День за днем он пробирался на юг — в земли, которые избегали и Глаза Неба, и найры, и даже звери. Эти однообразные громадные леса мало походили на знакомые ему. В них царило молчание. Свет гас в непроницаемом своде сплетённых крон и на редких полянах солнце слепило глаза, привыкшие к полумраку. Формы веток, рисунки коры на них были неисчерпаемы. Громадные, как ладонь, бабочки вились мягким смерчем, как осколки перепутанных радуг, и от мелькания их блестевших жирным металлом крыльев у Вайми рябило в глазах. В дикой борьбе за свет сплетались миллионы побегов, спутанных так, что в них он порой застревал, как в сети.
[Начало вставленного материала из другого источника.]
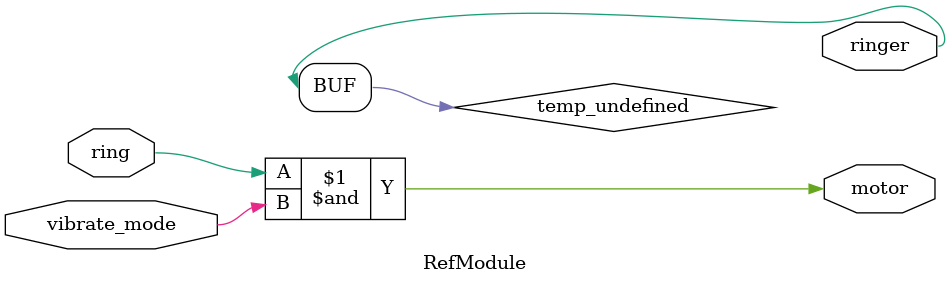
<source format=sv>

module RefModule (
  input ring,
  input vibrate_mode,
  output ringer,
  output motor
);

  assign ringer = temp_undefined;
  assign motor = ring & vibrate_mode;

endmodule


</source>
Масса цветов — кроваво-красных, пугающе-оранжевых, удушливо-фиолетовых, ослепительно-белых — с неистовой яркостью и пестротой горела на тёмной зелени листьев, круглых, овальных, узких, тонких и толстых, как лепёшки, с ноготок, с тарелку и с дверь размером, резных, глянцевых, шерстистых, игольчатых, дырчатых, мятых и ровных, липких, колючих, маслянистых, гнутых и скрученных. Вайми с трудом дышал слитным густым ароматом бесчисленных цветов и уходил с этих полян ошалевший. Но вся жизнь южных лесов бурлила на их опушках. В их глубине никто не жил, страшась бескормицы, более лютой, чем в любой пустыне.
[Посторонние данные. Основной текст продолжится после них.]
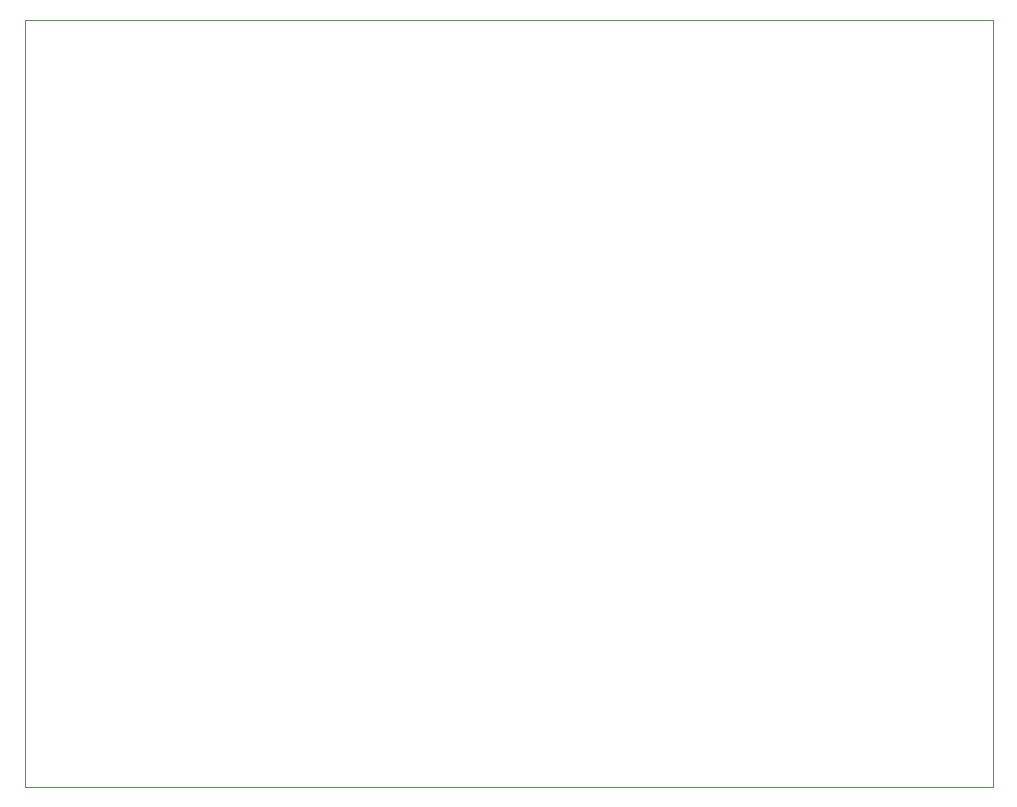
<source format=gbr>
%TF.GenerationSoftware,KiCad,Pcbnew,8.0.1*%
%TF.CreationDate,2024-08-10T06:45:53+02:00*%
%TF.ProjectId,2024-05-23 RC PCB,32303234-2d30-4352-9d32-332052432050,rev?*%
%TF.SameCoordinates,Original*%
%TF.FileFunction,Profile,NP*%
%FSLAX46Y46*%
G04 Gerber Fmt 4.6, Leading zero omitted, Abs format (unit mm)*
G04 Created by KiCad (PCBNEW 8.0.1) date 2024-08-10 06:45:53*
%MOMM*%
%LPD*%
G01*
G04 APERTURE LIST*
%TA.AperFunction,Profile*%
%ADD10C,0.050000*%
%TD*%
G04 APERTURE END LIST*
D10*
X74810000Y-25900000D02*
X156810000Y-25900000D01*
X156810000Y-90900000D01*
X74810000Y-90900000D01*
X74810000Y-25900000D01*
M02*

</source>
Погружаясь вновь в лесной сумрак, Вайми ориентировался лишь по уклонам, по течению ручьев, да по косым солнечным иглам, изредка пробивавшим листву. Прогалин он избегал — вокруг них на деревьях жили крохотные пёстрые лягушки, их слизью он смазывал свои стрелы. Их яд убивал за несколько ударов сердца, попадая даже в крохотные царапины — а здесь везде торчали твёрдые, как железо, колючки. Но в глубине леса пройти было трудно. Неровные, в буграх и ямах, нагромождения опавших листьев и гнилых веток были податливо-вязкими. В этом сыром месиве медленно копошились сизые черви, по размеру напоминающие змей. Босые ноги Вайми тонули в рыхлой, казавшейся бездонной массе. Сквозь неё зловеще-точными кругами пробивались белесые поганки, тяжело пахнувшие сладковато-приторной, животной гнилью. Покрытые плесенью глубокие лужи гниющей воды казались причудливыми цветными коврами. На гребнях хребтов, где деревья росли реже, Вайми встречал все прелести опушек — впридачу с непроницаемыми зарослями колючих кустов. Здесь иногда мелькала тень зверя, бесшумно исчезая в сумраке, — часто быстрее, чем он успевал узнать его. Ночью здесь царила та же глубокая тишина, её нарушал лишь странно-жалобный шорох листьев и резкие крики ночных птиц. В непроницаемой тьме на земле мертвенным, не освещавшим ничего обманным светом, тлел странный узор истлевающей гнили. Вайми казалось, что он парит над бездной какого-то совершенно чуждого мира и, после того, как он, засыпая, смотрел на него, ему грезились сны о тьме без света, тьме, где зрение заменяли ощущения словно бы вывернутого наизнанку тела, тьме, в которой он ощущал всю глубину этой бездонной черной пропасти. И в ней были обитатели, да. Бесплотные, но мыслящие. Когда сознание Вайми соприкасалось с ними, он познавал всю бесконечную чужеродность этих созданий, их память, уходящую в такие бездны времени, что они сами не ведали их дна. Они хотели ввергнуть в свою тьму его родной, привычный мир — естественное и понятное желание, однако в душе Вайми оно отзывалось диким ужасом. Он не знал ничего страшнее, чем жить в мире мрака, даже не потому, что он не сможет там видеть, совсем нет. Потому, что он сможет чувствовать… как бы ощупывая мир вывернутыми внутренностями, и эти его чувства, его боль будут тянуться в места, где даже мертвая материя вопит от ужаса… От таких снов он вскрикивал, просыпаясь. И потом долго сидел с напряжёнными мышцами, сжавшись в тугой, дрожащий комок.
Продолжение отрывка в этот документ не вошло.